### Work to complete
Rewrite every line of the material below, swapping "common name" for "everyday name" each time it appears. Leave the rest untouched.

* Begin *

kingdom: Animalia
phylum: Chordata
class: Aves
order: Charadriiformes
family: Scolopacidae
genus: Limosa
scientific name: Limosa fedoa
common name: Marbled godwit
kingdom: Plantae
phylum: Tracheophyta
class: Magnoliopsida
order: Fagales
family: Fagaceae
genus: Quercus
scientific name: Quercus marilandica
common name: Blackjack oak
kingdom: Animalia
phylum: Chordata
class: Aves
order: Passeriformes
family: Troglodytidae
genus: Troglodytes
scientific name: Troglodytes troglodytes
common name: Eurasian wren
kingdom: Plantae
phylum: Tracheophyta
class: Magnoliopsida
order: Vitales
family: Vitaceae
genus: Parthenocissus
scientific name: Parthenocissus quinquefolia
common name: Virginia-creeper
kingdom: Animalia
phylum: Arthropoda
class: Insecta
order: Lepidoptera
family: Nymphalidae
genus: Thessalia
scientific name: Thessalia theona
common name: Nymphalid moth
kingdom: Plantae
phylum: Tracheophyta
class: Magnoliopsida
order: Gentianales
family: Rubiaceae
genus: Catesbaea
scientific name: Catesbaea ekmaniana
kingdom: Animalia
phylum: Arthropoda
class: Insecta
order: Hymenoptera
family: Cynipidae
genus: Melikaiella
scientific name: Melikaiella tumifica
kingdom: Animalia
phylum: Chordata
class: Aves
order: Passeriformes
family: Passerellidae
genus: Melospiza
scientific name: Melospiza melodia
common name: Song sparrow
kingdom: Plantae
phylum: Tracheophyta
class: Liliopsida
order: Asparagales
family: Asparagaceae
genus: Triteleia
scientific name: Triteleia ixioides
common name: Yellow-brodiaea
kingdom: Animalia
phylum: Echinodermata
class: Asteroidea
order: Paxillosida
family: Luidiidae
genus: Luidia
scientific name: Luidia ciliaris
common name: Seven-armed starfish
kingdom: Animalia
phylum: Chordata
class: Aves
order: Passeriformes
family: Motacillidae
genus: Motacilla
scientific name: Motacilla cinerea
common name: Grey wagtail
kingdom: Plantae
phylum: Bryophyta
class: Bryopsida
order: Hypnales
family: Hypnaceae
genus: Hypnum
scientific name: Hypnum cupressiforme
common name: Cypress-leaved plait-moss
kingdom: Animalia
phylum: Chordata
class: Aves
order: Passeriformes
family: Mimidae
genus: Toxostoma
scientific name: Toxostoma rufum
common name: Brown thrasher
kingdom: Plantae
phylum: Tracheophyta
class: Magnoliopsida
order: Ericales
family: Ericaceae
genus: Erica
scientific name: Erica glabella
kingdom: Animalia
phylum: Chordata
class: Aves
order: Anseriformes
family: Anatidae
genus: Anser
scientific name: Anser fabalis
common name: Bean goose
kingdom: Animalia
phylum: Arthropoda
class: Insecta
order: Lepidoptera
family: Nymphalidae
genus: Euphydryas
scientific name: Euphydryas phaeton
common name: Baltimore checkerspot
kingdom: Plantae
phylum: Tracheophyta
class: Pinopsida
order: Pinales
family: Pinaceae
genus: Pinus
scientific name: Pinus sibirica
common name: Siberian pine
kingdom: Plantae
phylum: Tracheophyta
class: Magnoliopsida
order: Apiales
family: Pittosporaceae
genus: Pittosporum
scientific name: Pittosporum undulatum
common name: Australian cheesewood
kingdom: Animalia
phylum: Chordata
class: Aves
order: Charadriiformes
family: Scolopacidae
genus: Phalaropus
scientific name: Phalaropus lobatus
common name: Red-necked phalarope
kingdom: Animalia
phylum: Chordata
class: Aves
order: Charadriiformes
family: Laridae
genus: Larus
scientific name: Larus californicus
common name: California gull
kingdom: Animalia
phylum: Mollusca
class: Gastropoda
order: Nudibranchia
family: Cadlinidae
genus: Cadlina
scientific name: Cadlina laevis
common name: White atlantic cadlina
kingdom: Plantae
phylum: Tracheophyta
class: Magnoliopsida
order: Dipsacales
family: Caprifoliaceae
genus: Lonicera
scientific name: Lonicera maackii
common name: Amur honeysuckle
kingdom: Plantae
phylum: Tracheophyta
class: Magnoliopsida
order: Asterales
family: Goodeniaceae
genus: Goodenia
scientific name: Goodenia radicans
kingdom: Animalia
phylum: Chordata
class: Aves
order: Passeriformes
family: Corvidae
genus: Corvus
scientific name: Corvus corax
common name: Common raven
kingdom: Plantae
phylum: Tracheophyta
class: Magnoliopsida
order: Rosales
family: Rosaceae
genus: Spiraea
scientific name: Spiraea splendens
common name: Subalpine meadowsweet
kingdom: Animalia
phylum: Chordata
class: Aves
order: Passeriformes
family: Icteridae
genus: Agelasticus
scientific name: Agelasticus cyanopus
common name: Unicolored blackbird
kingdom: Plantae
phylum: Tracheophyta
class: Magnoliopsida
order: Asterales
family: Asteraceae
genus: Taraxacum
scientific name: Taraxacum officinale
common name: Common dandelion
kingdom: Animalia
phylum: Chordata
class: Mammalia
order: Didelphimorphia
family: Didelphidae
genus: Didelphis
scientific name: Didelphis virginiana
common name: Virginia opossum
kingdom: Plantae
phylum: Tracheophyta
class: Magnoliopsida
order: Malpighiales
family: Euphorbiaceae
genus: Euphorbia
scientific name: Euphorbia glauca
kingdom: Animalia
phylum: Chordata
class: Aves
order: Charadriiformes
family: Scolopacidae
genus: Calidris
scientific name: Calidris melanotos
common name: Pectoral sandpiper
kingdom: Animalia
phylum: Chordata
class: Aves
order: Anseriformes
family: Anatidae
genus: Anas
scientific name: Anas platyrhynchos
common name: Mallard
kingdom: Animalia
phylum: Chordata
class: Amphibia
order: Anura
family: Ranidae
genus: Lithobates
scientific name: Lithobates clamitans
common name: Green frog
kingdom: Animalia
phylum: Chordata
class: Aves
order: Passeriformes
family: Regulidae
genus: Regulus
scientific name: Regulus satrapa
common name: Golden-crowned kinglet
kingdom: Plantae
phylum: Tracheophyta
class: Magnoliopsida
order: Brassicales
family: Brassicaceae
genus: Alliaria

* End *

### Output below
kingdom: Animalia
phylum: Chordata
class: Aves
order: Charadriiformes
family: Scolopacidae
genus: Limosa
scientific name: Limosa fedoa
everyday name: Marbled godwit
kingdom: Plantae
phylum: Tracheophyta
class: Magnoliopsida
order: Fagales
family: Fagaceae
genus: Quercus
scientific name: Quercus marilandica
everyday name: Blackjack oak
kingdom: Animalia
phylum: Chordata
class: Aves
order: Passeriformes
family: Troglodytidae
genus: Troglodytes
scientific name: Troglodytes troglodytes
everyday name: Eurasian wren
kingdom: Plantae
phylum: Tracheophyta
class: Magnoliopsida
order: Vitales
family: Vitaceae
genus: Parthenocissus
scientific name: Parthenocissus quinquefolia
everyday name: Virginia-creeper
kingdom: Animalia
phylum: Arthropoda
class: Insecta
order: Lepidoptera
family: Nymphalidae
genus: Thessalia
scientific name: Thessalia theona
everyday name: Nymphalid moth
kingdom: Plantae
phylum: Tracheophyta
class: Magnoliopsida
order: Gentianales
family: Rubiaceae
genus: Catesbaea
scientific name: Catesbaea ekmaniana
kingdom: Animalia
phylum: Arthropoda
class: Insecta
order: Hymenoptera
family: Cynipidae
genus: Melikaiella
scientific name: Melikaiella tumifica
kingdom: Animalia
phylum: Chordata
class: Aves
order: Passeriformes
family: Passerellidae
genus: Melospiza
scientific name: Melospiza melodia
everyday name: Song sparrow
kingdom: Plantae
phylum: Tracheophyta
class: Liliopsida
order: Asparagales
family: Asparagaceae
genus: Triteleia
scientific name: Triteleia ixioides
everyday name: Yellow-brodiaea
kingdom: Animalia
phylum: Echinodermata
class: Asteroidea
order: Paxillosida
family: Luidiidae
genus: Luidia
scientific name: Luidia ciliaris
everyday name: Seven-armed starfish
kingdom: Animalia
phylum: Chordata
class: Aves
order: Passeriformes
family: Motacillidae
genus: Motacilla
scientific name: Motacilla cinerea
everyday name: Grey wagtail
kingdom: Plantae
phylum: Bryophyta
class: Bryopsida
order: Hypnales
family: Hypnaceae
genus: Hypnum
scientific name: Hypnum cupressiforme
everyday name: Cypress-leaved plait-moss
kingdom: Animalia
phylum: Chordata
class: Aves
order: Passeriformes
family: Mimidae
genus: Toxostoma
scientific name: Toxostoma rufum
everyday name: Brown thrasher
kingdom: Plantae
phylum: Tracheophyta
class: Magnoliopsida
order: Ericales
family: Ericaceae
genus: Erica
scientific name: Erica glabella
kingdom: Animalia
phylum: Chordata
class: Aves
order: Anseriformes
family: Anatidae
genus: Anser
scientific name: Anser fabalis
everyday name: Bean goose
kingdom: Animalia
phylum: Arthropoda
class: Insecta
order: Lepidoptera
family: Nymphalidae
genus: Euphydryas
scientific name: Euphydryas phaeton
everyday name: Baltimore checkerspot
kingdom: Plantae
phylum: Tracheophyta
class: Pinopsida
order: Pinales
family: Pinaceae
genus: Pinus
scientific name: Pinus sibirica
everyday name: Siberian pine
kingdom: Plantae
phylum: Tracheophyta
class: Magnoliopsida
order: Apiales
family: Pittosporaceae
genus: Pittosporum
scientific name: Pittosporum undulatum
everyday name: Australian cheesewood
kingdom: Animalia
phylum: Chordata
class: Aves
order: Charadriiformes
family: Scolopacidae
genus: Phalaropus
scientific name: Phalaropus lobatus
everyday name: Red-necked phalarope
kingdom: Animalia
phylum: Chordata
class: Aves
order: Charadriiformes
family: Laridae
genus: Larus
scientific name: Larus californicus
everyday name: California gull
kingdom: Animalia
phylum: Mollusca
class: Gastropoda
order: Nudibranchia
family: Cadlinidae
genus: Cadlina
scientific name: Cadlina laevis
everyday name: White atlantic cadlina
kingdom: Plantae
phylum: Tracheophyta
class: Magnoliopsida
order: Dipsacales
family: Caprifoliaceae
genus: Lonicera
scientific name: Lonicera maackii
everyday name: Amur honeysuckle
kingdom: Plantae
phylum: Tracheophyta
class: Magnoliopsida
order: Asterales
family: Goodeniaceae
genus: Goodenia
scientific name: Goodenia radicans
kingdom: Animalia
phylum: Chordata
class: Aves
order: Passeriformes
family: Corvidae
genus: Corvus
scientific name: Corvus corax
everyday name: Common raven
kingdom: Plantae
phylum: Tracheophyta
class: Magnoliopsida
order: Rosales
family: Rosaceae
genus: Spiraea
scientific name: Spiraea splendens
everyday name: Subalpine meadowsweet
kingdom: Animalia
phylum: Chordata
class: Aves
order: Passeriformes
family: Icteridae
genus: Agelasticus
scientific name: Agelasticus cyanopus
everyday name: Unicolored blackbird
kingdom: Plantae
phylum: Tracheophyta
class: Magnoliopsida
order: Asterales
family: Asteraceae
genus: Taraxacum
scientific name: Taraxacum officinale
everyday name: Common dandelion
kingdom: Animalia
phylum: Chordata
class: Mammalia
order: Didelphimorphia
family: Didelphidae
genus: Didelphis
scientific name: Didelphis virginiana
everyday name: Virginia opossum
kingdom: Plantae
phylum: Tracheophyta
class: Magnoliopsida
order: Malpighiales
family: Euphorbiaceae
genus: Euphorbia
scientific name: Euphorbia glauca
kingdom: Animalia
phylum: Chordata
class: Aves
order: Charadriiformes
family: Scolopacidae
genus: Calidris
scientific name: Calidris melanotos
everyday name: Pectoral sandpiper
kingdom: Animalia
phylum: Chordata
class: Aves
order: Anseriformes
family: Anatidae
genus: Anas
scientific name: Anas platyrhynchos
everyday name: Mallard
kingdom: Animalia
phylum: Chordata
class: Amphibia
order: Anura
family: Ranidae
genus: Lithobates
scientific name: Lithobates clamitans
everyday name: Green frog
kingdom: Animalia
phylum: Chordata
class: Aves
order: Passeriformes
family: Regulidae
genus: Regulus
scientific name: Regulus satrapa
everyday name: Golden-crowned kinglet
kingdom: Plantae
phylum: Tracheophyta
class: Magnoliopsida
order: Brassicales
family: Brassicaceae
genus: Alliaria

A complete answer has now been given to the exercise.